Jana McCabe, a Yosemite park ranger, called the outbreak "unprecedented."

"We take this extremely seriously," she said. "We want to know what's going on."

Transmitted through urine, droppings or saliva of infected rodents, hantavirus pulmonary syndrome takes between one and six weeks to show in humans, officials said. The symptoms — fatigue, fever, muscle aches, nausea, vomiting and abdominal pain — are often confused with the flu, Knust said, but can quickly worsen as one's lungs begin to fill with fluid.

In general, Knust said, the virus is transmitted when people come in contact with an enclosed area that has been infested. The disease is not spread from human to human, officials said.

Hantavirus exposures have been traced to Yosemite twice before, in 2000 and 2010, McCabe said. Neither case, linked to lodging in Tuolumne Meadows, was fatal.

After the 2010 case, park officials worked with public health authorities to reevaluate existing hantavirus prevention protocol, McCabe said. The updates, including changes to cleaning policies, were finalized in April.

For instance, McCabe said, although the cabins were always cleaned after guests checked out, visitors used to be able to sweep out their cabins daily, potentially stirring up dust carrying the virus. Park officials trained in how to handle mouse droppings now do that task.

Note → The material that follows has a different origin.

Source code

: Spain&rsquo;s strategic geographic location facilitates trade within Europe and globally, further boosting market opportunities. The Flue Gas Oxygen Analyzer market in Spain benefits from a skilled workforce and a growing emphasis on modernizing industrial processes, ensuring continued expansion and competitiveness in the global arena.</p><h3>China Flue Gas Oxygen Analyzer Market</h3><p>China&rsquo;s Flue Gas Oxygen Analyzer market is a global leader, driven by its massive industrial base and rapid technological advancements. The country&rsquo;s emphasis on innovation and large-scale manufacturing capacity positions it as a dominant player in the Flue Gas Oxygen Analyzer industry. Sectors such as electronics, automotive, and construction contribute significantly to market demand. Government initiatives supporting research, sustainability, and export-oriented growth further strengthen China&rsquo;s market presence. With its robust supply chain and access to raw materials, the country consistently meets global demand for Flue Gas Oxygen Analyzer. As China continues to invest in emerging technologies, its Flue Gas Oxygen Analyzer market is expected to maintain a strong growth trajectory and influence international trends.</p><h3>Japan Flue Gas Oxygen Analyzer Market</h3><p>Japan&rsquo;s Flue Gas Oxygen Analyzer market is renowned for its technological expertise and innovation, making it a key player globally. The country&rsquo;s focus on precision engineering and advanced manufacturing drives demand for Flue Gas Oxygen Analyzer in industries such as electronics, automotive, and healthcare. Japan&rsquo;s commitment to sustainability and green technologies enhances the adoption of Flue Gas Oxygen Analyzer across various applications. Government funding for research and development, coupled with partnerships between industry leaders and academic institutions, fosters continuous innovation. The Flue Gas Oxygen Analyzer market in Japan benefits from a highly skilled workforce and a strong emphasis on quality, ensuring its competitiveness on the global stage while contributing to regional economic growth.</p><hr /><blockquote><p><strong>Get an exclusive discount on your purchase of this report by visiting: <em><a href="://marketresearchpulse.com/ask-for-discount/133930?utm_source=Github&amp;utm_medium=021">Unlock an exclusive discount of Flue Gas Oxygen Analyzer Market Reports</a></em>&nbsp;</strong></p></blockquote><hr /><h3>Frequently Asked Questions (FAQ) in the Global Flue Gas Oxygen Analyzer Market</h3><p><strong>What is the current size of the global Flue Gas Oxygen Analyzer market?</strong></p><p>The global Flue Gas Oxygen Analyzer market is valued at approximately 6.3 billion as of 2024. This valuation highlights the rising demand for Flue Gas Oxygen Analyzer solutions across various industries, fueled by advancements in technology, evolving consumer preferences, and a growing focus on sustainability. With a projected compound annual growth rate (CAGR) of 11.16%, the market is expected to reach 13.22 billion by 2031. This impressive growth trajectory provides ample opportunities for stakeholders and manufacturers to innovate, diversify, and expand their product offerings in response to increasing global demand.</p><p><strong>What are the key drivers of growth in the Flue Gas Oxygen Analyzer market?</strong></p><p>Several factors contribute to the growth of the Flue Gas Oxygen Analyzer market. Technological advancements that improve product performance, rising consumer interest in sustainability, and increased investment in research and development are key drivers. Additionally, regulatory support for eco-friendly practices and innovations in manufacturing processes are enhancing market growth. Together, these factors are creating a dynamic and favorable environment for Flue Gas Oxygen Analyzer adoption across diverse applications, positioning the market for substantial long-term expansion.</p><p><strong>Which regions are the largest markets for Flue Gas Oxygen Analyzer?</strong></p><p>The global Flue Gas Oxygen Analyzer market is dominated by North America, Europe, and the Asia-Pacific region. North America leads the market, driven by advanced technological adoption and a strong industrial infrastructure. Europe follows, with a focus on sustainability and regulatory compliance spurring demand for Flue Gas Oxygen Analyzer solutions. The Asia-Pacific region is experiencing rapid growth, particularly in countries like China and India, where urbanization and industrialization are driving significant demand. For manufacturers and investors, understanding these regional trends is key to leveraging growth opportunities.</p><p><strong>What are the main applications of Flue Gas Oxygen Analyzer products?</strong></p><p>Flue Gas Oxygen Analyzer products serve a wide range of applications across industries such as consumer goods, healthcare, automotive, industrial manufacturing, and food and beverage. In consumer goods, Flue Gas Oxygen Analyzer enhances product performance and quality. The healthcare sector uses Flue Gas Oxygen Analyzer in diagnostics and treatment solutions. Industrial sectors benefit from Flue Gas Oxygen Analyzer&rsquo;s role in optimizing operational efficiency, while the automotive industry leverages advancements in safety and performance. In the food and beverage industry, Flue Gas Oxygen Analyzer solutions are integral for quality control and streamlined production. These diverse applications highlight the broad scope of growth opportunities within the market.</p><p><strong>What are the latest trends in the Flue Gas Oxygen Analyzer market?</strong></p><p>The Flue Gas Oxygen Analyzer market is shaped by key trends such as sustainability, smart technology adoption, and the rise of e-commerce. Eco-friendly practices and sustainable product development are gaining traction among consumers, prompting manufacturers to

And although officials are still trapping and testing deer mice across the park to determine what caused this outbreak, McCabe said, they are "pretty confident that it's not a cleanliness issue."

"We've reviewed the cases; we've reviewed the cleaning methods," she said. "It makes you start wondering, what has changed? What is going on in the environment? That's really the question."

After confirming the first two infections earlier this month, Yosemite officials began catching deer mice and disinfecting the Curry Village cabins. They also contacted health authorities.

Park officials learned of the second fatality Friday, McCabe said. The Pennsylvania man's doctor didn't initially suspect hantavirus, but after hearing of the Yosemite cases, confirmed that the deceased patient had recently traveled to the park.

The park has since stepped up its response, implementing "rolling closures" of the cabins for deep cleaning, McCabe said. Crews are tearing down interior walls to look inside and repairing holes where mice could get into the structures.

The California Department of Public Health said Tuesday afternoon that it had recommended a closure of affected cabins "due to the level of mouse activity and presence of the hantavirus." Gediman said the closure was part of the cleaning and repair process already underway.